▶ Extrait à lire:
****
La fraternité

Dans ma vie, je me suis battu pour une égalité, pour une liberté, mais la fraternité ne peut se conquérir. C’est un don, elle vient à l’improviste (…). Elle existe, elle a existé, je l’ai goûtée.

Erri De Luca, Le plus et le moins, p.133

Bel hommage à cette fraternité, si souvent oubliée, laissée pour compte, comme si de facto, elle allait suivre la marche de la liberté et de l’égalité, et qu’il ne fallait donc pas s’en occuper. Dans notre monde en lutte(s), si la fraternité est donnée, je considère qu’elle est première. Liberté et égalité naissent d’elle, elles sont ses filles. Et jamais l’inverse, comme on le pense trop souvent. Toute notre attention, toutes nos forces, tout notre soin iront donc à la fraternité. Aujourd’hui – en 2016 – nous en sommes, hélas, si loin !

Prendre parti

Le Monde diplomatique a la bonne idée, avec les éditions LLL (Les Liens qui libèrent), de publier dans une petite collection (Prendre parti) une série de textes majeurs, parus depuis 60 ans dans le mensuel.

Je découvre 3 textes de André GORZ:

  • Leur écologie et la nôtre
  • Pourquoi la société salariale a besoin de nouveaux valets
  • Bâtir la civilisation du temps libéré

Le premier date de 1974, il y a exactement 40 ans. Le deuxième de 1990 et le troisième de 1993. Les titres sont suffisamment explicites. Ils sont tous les trois d’une extraordinaire actualité, leur lecture est revigorante. Je les lis et relis. Et vous les recommande, toutes affaires cessantes.
****
▶ Extraits de données:
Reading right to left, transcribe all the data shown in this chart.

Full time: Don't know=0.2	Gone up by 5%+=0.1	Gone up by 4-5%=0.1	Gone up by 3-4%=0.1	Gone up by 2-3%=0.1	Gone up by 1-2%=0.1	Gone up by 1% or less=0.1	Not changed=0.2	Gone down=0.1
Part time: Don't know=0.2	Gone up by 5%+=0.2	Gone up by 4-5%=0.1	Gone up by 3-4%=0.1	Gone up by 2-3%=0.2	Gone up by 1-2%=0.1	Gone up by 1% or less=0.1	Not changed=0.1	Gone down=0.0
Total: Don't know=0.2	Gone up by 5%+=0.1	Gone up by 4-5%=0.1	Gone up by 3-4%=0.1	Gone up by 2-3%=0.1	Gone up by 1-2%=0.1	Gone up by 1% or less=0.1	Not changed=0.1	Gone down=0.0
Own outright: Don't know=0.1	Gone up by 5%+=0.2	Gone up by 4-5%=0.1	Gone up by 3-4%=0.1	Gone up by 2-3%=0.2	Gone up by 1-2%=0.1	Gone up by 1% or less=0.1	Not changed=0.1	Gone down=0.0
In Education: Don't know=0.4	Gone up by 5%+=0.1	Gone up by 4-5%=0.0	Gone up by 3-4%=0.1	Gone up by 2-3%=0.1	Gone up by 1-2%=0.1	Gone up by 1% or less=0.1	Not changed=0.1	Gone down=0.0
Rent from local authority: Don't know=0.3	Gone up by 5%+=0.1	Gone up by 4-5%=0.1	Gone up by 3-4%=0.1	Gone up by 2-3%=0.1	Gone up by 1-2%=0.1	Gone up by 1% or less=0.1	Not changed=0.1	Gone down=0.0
****
▶ Liste des tâches:
**a)** Pour chacune des affirmations suivantes, indiquez si elle concorde avec l’extrait ci-dessus. Répondez par oui ou par non et citez textuellement les mots de l’extrait qui en décident : (i) la liberté et l’égalité naissent de la fraternité ; (ii) le premier des trois textes d’André Gorz date de 1990 ; (iii) la collection publiée avec les éditions LLL s’intitule « Prendre parti ».
**b)** Transcrivez fidèlement le passage de l’extrait qui va des mots « Erri De Luca, Le » jusqu’aux mots « dans le mensuel. » inclus.

▶ Réponses numérotées:
**a)**
(i) Oui : « Liberté et égalité naissent d’elle, elles sont ses filles. »
(ii) Non : « Le premier date de 1974 »
(iii) Oui : « dans une petite collection (Prendre parti) »

**b)**
Erri De Luca, Le plus et le moins, p.133

Bel hommage à cette fraternité, si souvent oubliée, laissée pour compte, comme si de facto, elle allait suivre la marche de la liberté et de l’égalité, et qu’il ne fallait donc pas s’en occuper. Dans notre monde en lutte(s), si la fraternité est donnée, je considère qu’elle est première. Liberté et égalité naissent d’elle, elles sont ses filles. Et jamais l’inverse, comme on le pense trop souvent. Toute notre attention, toutes nos forces, tout notre soin iront donc à la fraternité. Aujourd’hui – en 2016 – nous en sommes, hélas, si loin !

Prendre parti

Le Monde diplomatique a la bonne idée, avec les éditions LLL (Les Liens qui libèrent), de publier dans une petite collection (Prendre parti) une série de textes majeurs, parus depuis 60 ans dans le mensuel.